In reality I suspect some licence in how they are reporting income per ticket.
No - I have a complete breakdown of sales. And numbers of concessions..
The maths all works out totally - unfortunately.
 
No - I have a complete breakdown of sales. And numbers of concessions..
The maths all works out totally - unfortunately.
If it does then why are they prioritising retaining poor season ticket sale income by charging such high prices for new customers and walk-ups when the season tickets are earning them a pittance? All these people defending the clubs ticketing policy are looking a bit silly now. It's embarrassingly poor management.
 
If it does then why are they prioritising retaining poor season ticket sale income by charging such high prices for new customers and walk-ups when the season tickets are earning them a pittance? All these people defending the clubs ticketing policy are looking a bit silly now. It's embarrassingly poor management.

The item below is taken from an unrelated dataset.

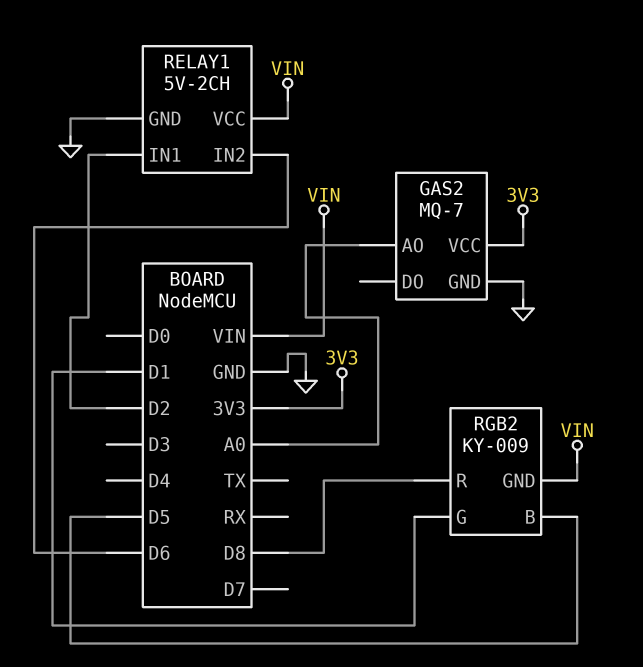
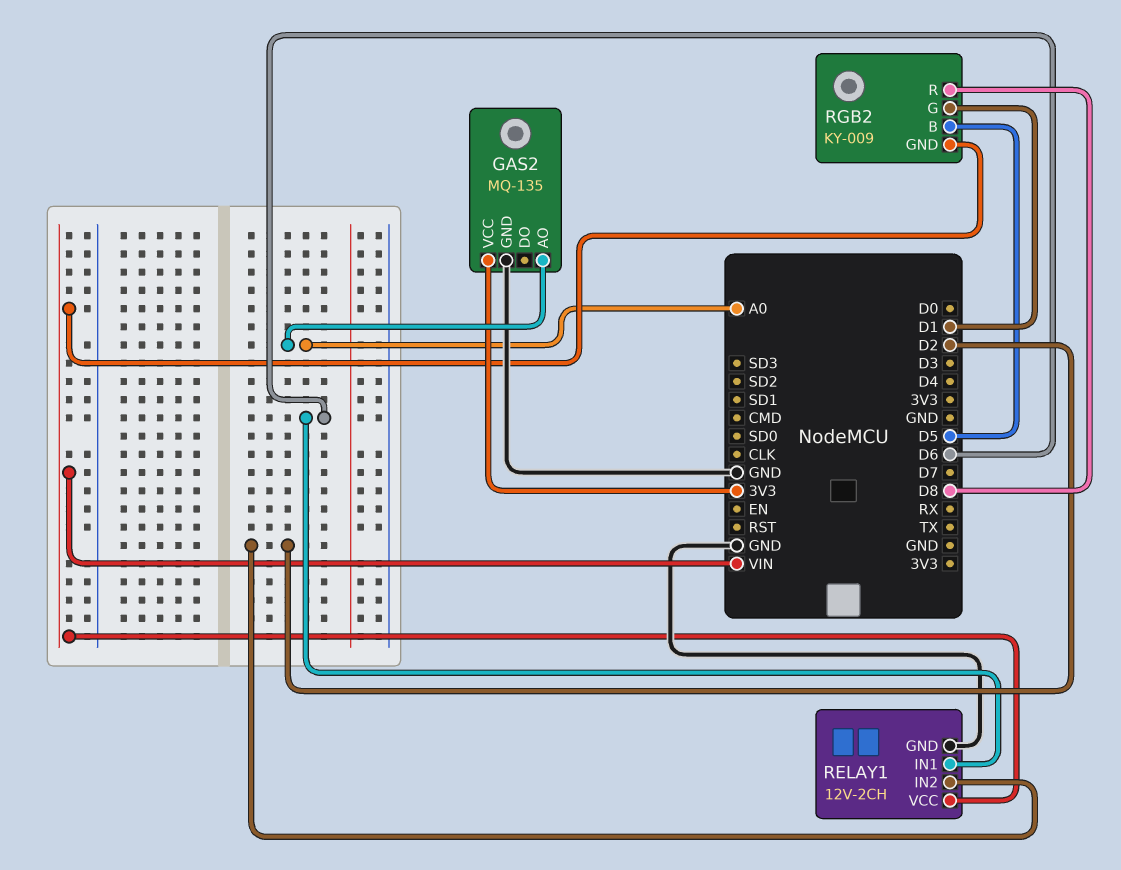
GAS2: MQ-7 -> MQ-135
RELAY1: 5V-2CH -> 12V-2CH
RELAY1 pin IN1: D2 -> D6
RELAY1 pin IN2: D6 -> D2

They could never ever get 26 000 walk ups.
Season tickets give the club the large lump sums of money needed for expenditure etc. And how could you run a stadium not having a clue what size of crowd to expect.
 
They could never ever get 26 000 walk ups.
Season tickets give the club the large lump sums of money needed for expenditure etc. And how could you run a stadium not having a clue what size of crowd to expect.
plus soon as there is hard times or nothing to play for the walk offs drop off dramatically fast, you can see that in the attendance numbers
 
They could never ever get 26 000 walk ups.
Season tickets give the club the large lump sums of money needed for expenditure etc. And how could you run a stadium not having a clue what size of crowd to expect.
They don't need 26k walk-ups. Scrap season tickets and sell 15k at £25, no concessions and they'd be well up on the current structure.
 
They don't need 26k walk-ups. Scrap season tickets and sell 15k at £25, no concessions and they'd be well up on the current structure.
until there bad form or nothing to play for and most them walk ups vanish
 
They don't need 26k walk-ups. Scrap season tickets and sell 15k at £25, no concessions and they'd be well up on the current structure.
Do you genuinely believe that 15k people would walk up and pay £25 if we were bottom of the league and looking like being relegated? Howay, it's not rocket science why clubs prefer pre-sold season tickets.
 
Do you genuinely believe that 15k people would walk up and pay £25 if we were bottom of the league and looking like being relegated? Howay, it's not rocket science why clubs prefer pre-sold season tickets.
On average, yes, because some seasons we would be near the top of the league like this year and sell way more. 15k average isn't very high. It would need sustained years of poor football to drop that low again. Even on a week to week basis we might shift way more for big games on a Saturday and less on weekday winter tickets.

Is anyone suggesting the current model is working if we are averaging £15 per ticket? 15k at £20 would still beat the current model.

So I'm saying is that maybe season tickets aren't the best way to fund the club and in fact, appears to be a terrible way to do it seen as though we aren't even covering the running costs.